Évaluation médico-sociale d’un manque d’adhérence
Lors de l’évaluation/expertise médico-sociale d’un patient souffrant d’une épilepsie active affectant sa capacité de travail et de réinsertion, il faut partir du principe qu’une pharmacothérapie antiépileptique est un traitement raisonnable que le patient doit suivre de manière adéquate dans le cadre de son obligation de coopérer et de réduire le dommage [10]. Cette conception peut sembler à première vue contraire à l’atmosphère de bienveillance et de confiance mutuelle exigée plus haut pour parvenir à la concordance, en tenant compte des souhaits du patient dans la relation médecin-patient, et réduire le patient à un exécutant des prescriptions médicales, mais elle fait finalement appel à la responsabilité sociale du patient majeur dans notre système d’assurance solidaire très performant. Elle peut donc tout à fait être communiquée dès le début d’un traitement antiépileptique, dans l’esprit du concept d’adhésion, et constituer ainsi la base du consentement d’un patient à la pharmacothérapie antiépileptique.
Conclusions
La prise régulière de médicaments est une condition importante pour l’absence de crises. Comme pour d’autres maladies chroniques, elle ne peut pas être considérée comme acquise en permanence. L’information complète sur les avantages, les inconvénients et les alternatives d’une pharmacothérapie proposée, ainsi qu’un entretien sans reproche sur les éventuels défauts d’adhésion, revêtent une importance capitale. La pharmacothérapie antiépileptique est un traitement raisonnable au sens de l’obligation de coopérer et de réduire le dommage dans le cadre de l’assurance sociale ou de l’assurance pension.
Dr. med. Thomas Dorn
Littérature :
- Brodie MJ, Kwan P : Approche échelonnée de la prise en charge de l’épilepsie. Neurology 2002 ; 58(8 Suppl 5) : 2-8.
- De las Cuevas C : Towards a clarification of terminology in medicine taking behavior : compliance, adherence and concordance are related although different terms with different uses. Curr Clin Pharmacol 2011 ; 6 : 74-77.

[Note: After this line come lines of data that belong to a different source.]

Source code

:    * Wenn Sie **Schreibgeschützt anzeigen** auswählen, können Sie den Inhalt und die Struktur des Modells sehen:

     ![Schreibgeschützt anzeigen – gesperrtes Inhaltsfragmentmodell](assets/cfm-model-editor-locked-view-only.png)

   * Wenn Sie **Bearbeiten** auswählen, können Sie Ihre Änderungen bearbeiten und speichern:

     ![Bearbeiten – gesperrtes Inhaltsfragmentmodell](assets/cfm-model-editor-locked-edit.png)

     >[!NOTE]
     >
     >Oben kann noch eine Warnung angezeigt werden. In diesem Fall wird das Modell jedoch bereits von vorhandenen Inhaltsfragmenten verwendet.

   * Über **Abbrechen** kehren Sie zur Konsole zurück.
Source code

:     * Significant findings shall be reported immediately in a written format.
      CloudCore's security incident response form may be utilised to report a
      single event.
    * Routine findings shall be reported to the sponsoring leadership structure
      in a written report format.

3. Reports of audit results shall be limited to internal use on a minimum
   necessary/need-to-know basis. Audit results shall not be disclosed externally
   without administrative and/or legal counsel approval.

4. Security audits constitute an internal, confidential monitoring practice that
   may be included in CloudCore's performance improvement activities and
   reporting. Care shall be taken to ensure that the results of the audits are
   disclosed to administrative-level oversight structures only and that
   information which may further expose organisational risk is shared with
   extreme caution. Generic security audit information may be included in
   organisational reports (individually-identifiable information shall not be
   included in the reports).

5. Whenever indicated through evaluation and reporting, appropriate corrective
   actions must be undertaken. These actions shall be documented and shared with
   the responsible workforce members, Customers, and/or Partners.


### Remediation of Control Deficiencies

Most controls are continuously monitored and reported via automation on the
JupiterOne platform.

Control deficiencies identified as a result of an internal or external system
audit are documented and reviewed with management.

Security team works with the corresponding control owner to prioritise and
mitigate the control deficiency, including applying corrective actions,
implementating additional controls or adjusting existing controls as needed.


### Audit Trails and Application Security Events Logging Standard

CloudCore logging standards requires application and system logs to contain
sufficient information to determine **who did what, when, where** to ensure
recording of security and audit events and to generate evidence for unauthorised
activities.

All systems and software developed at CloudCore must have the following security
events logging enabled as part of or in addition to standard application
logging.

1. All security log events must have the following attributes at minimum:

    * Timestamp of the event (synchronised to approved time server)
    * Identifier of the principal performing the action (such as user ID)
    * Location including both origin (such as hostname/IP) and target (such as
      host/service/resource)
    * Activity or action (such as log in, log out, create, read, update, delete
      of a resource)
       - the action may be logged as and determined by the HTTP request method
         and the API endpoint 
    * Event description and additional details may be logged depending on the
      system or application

- Hovstadius B, Petersson G : Non-adhésion au traitement médicamenteux et coûts d’acquisition des médicaments dans une population nationale – une étude de registre basée sur les patients. BMC Health Serv Res 2011 ; 28 : 326.
- Cramer JA, Scheyer RD, Mattson RH : Déclin de l’observance entre les visites en clinique. Arch Intern Med 1990 ; 150 : 1509-1510.
- Specht U, et al. : Niveaux sériques postiches de médicaments antiépileptiques pour la détection de la non-observance. Epilepsy Behav 2003 ; 4 : 487-495.
- DeLorenzo RJ, et al : A prospective, population-based epidemiologic study of status epilepticus in Richmond, Virginia. Neurology 1996 ; 46 : 1029-1035.
- Lathers CM, et al : Forensic antiepileptic drug levels in autopsy cases of epilepsy. Epilepsy Behav 2011 ; 22 : 778-785.
- Patsalos PN, et al : Antiepileptic drugs–best practice guidelines for therapeutic drug monitoring : a position paper by the subcommittee on therapeutic drug monitoring, ILAE Commission on Therapeutic Strategies. Epilepsia 2008 ; 49 : 1239-1276.
- Faught E : Adhérence au traitement médicamenteux antiépileptique. Epilepsy Behav 2012 ; 25 : 297-302.
- Dorn T : L’évaluation de l’aptitude au travail et à la réinsertion en cas d’épilepsie. Epileptologie 2008 ; 25 : 174-181.